The company's stock was down 6% before the bell on Friday after CEO Raj Subramaniam said the day before that FedEx ( FDX ) was "navigating a very challenging operating environment."

Rival UPS' shares also fell 1.3% premarket.

U.S. President Donald Trump's import tariffs have created uncertainty for businesses, prompting them to be more cautious with their spending as they navigate an uncertain economic landscape.

Both FedEx ( FDX ) and UPS are viewed as barometers for the global economy due to their involvement with a wide range of industries.

Shipments from companies that produce goods used in manufacturing drive substantial cargo volumes and high-margin deliveries for the delivery firms.

Analysts and economists have said that Trump's import levies could trigger a recession and a trade war, further affecting transportation and delivery demand.

"FedEx's ( FDX ) Q3 print and full-year forecast cut will likely exacerbate concerns of structural pressures in the parcel business," Morgan Stanley said, adding that it may even overwhelm the company's cost-cutting program.

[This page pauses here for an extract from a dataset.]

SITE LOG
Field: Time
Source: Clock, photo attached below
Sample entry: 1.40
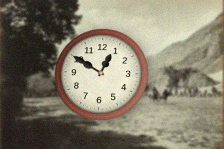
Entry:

FedEx ( FDX ) has been reducing costs as demand for lower-margin e-commerce deliveries from companies such as Temu and Shein outpaces higher-margin business-to-business shipments.

"Management noted weakness in the industrial economy and, while macro is a factor, we believe structural forces are a far bigger headwind than the market thinks," Morgan Stanley added.

Memphis-based FedEx ( FDX ) lowered its fiscal 2025 profit forecast on Thursday and now expects adjusted earnings per share between $18.00 and $18.60, compared with its previous outlook of $19 to $20.

The company also expects revenue for the 12 months ending May to be flat to slightly down year-on-year, versus its earlier forecast for it to be about flat.